Pleiotropy of tissue-specific growth factors: from neurons to vessels via the bone marrow

Abstract

Recent evidence has demonstrated that endothelial-specific growth factors affect the development of apparently unrelated organs and cells. Expanding this evidence further, new findings in this issue of the JCI show that neurotrophic factors can affect neovascularization. Neurotrophic factors achieve proangiogenic effects not only by directly affecting endothelial cells, but also by recruiting hematopoietic precursors.

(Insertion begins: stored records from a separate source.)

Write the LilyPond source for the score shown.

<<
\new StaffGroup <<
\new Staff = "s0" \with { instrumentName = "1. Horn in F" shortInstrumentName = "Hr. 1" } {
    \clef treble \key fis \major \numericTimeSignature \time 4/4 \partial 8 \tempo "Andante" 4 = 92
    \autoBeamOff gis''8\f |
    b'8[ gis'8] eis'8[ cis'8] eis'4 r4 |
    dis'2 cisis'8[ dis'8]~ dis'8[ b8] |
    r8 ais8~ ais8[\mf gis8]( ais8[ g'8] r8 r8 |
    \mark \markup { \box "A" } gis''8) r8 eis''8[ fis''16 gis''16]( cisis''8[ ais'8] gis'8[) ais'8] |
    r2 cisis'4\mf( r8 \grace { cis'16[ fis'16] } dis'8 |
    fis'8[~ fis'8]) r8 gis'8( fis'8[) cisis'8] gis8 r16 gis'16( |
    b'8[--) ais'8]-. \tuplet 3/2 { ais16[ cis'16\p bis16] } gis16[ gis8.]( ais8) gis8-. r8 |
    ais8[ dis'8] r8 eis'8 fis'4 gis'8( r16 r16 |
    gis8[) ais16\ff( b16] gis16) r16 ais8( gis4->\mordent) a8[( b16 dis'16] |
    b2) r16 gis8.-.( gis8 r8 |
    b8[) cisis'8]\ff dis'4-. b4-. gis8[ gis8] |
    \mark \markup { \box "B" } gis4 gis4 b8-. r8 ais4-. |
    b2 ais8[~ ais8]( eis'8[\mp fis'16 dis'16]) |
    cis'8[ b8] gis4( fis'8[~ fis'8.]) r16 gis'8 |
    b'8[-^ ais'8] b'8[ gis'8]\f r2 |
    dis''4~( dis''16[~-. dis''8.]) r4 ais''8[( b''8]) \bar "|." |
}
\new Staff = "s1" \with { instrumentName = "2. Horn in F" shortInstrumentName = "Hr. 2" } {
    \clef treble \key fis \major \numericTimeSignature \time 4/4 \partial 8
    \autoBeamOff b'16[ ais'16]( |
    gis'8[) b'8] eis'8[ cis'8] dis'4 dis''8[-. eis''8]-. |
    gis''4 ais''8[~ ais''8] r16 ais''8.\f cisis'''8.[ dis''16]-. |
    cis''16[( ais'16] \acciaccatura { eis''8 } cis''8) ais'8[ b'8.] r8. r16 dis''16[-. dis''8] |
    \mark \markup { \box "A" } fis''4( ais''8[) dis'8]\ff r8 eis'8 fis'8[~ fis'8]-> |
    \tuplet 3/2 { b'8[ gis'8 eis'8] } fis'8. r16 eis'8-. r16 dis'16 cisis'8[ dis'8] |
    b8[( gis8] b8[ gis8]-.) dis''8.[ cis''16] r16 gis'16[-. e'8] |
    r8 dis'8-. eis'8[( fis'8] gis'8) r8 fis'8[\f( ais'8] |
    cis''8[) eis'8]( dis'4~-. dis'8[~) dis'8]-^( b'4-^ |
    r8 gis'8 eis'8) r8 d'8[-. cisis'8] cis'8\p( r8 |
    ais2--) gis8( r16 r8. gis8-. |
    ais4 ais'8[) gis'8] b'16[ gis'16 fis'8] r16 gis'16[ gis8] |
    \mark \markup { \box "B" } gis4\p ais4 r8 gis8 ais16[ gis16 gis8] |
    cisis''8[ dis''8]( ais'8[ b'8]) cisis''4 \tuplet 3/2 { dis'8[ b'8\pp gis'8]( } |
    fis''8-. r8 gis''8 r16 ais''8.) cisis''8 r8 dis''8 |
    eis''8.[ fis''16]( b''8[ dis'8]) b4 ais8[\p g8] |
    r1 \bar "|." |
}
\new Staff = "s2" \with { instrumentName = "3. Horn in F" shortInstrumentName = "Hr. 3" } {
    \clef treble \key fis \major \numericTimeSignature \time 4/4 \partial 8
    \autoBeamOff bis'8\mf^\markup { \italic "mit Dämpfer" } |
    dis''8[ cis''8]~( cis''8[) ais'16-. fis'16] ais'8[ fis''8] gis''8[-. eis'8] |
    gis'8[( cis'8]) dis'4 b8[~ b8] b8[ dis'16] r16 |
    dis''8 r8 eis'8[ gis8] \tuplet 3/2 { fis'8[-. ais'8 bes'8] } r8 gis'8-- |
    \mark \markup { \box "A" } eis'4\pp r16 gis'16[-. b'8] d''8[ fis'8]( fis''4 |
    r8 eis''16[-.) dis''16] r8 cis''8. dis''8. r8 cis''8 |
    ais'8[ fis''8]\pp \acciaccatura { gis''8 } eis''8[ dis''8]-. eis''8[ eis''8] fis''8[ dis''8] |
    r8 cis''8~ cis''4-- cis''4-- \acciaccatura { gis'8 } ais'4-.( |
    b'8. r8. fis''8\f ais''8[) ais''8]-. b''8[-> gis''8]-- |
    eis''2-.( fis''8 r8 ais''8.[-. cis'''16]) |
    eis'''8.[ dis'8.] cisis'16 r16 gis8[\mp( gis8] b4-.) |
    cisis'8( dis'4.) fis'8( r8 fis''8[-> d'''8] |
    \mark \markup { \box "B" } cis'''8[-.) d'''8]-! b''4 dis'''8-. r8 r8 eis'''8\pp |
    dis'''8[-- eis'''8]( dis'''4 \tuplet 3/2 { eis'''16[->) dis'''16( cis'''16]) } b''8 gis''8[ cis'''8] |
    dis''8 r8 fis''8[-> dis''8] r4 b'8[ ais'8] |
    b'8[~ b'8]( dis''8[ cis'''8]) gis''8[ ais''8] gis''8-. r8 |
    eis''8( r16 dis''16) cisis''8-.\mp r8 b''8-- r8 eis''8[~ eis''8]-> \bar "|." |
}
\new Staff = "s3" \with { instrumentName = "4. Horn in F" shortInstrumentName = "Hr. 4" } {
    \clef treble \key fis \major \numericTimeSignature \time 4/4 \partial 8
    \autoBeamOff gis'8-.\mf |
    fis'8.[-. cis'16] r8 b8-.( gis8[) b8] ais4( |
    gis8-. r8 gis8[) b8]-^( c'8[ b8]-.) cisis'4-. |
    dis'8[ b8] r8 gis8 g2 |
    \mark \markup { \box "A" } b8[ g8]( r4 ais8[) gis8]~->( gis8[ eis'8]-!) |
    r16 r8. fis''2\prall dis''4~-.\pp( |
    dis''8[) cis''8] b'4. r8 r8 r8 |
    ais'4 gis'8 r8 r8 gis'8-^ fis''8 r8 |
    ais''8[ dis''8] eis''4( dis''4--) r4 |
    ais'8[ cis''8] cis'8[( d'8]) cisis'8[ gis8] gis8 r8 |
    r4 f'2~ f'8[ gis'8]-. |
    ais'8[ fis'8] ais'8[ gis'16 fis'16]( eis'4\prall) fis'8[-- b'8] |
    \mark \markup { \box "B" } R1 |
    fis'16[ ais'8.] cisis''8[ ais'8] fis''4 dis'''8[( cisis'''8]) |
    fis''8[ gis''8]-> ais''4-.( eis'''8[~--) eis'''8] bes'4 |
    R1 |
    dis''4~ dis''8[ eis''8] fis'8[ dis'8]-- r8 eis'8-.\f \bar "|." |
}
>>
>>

Further understanding of the biology of angiogenic factors, as well as of the function of hematopoietic cells in tissue neovascularization, will lead to improved therapeutic strategies for the treatment of diseases ranging from ischemia to cancer.

Figure 1

The functional pleiotropy of BDNF extends beyond the nervous system. BDNF, similar to NT-4, exerts its complex signaling effects via TrkB that is present on neurons. These effects include the modulation of neuronal differentiation, survival, and function. In this issue of the JCI, Kermani et al. (10) report a more complex role for this neurotrophic factor: BDNF can mobilize TrkB⁺ hematopoietic precursor cells (HPCs) for both hematopoiesis and tissue neovascularization. In addition, BDNF can promote angiogenesis by directly interacting with TrkB expressed on ECs.

Figure 2

Cellular and molecular mechanisms of BDNF-induced neovascularization. BDNF was recently implicated in new vessel formation, in both mouse embryos (8) and adult mice (10). In adults, the formation of new vessels in response to BDNF overexpression is the result of both direct effects on TrkB expressed by tissue-resident ECs and the recruitment of TrkB⁺VEGFR2⁺CD11b⁺Sca1⁺ myeloid HPCs. The latter cells may indirectly promote neovascularization by releasing various factors, including Ang2 and MMPs. Nevertheless, a direct involvement of myeloid HPCs in vessel formation cannot be excluded, as they also have the potential to acquire an EC or mural cell (MC) phenotype.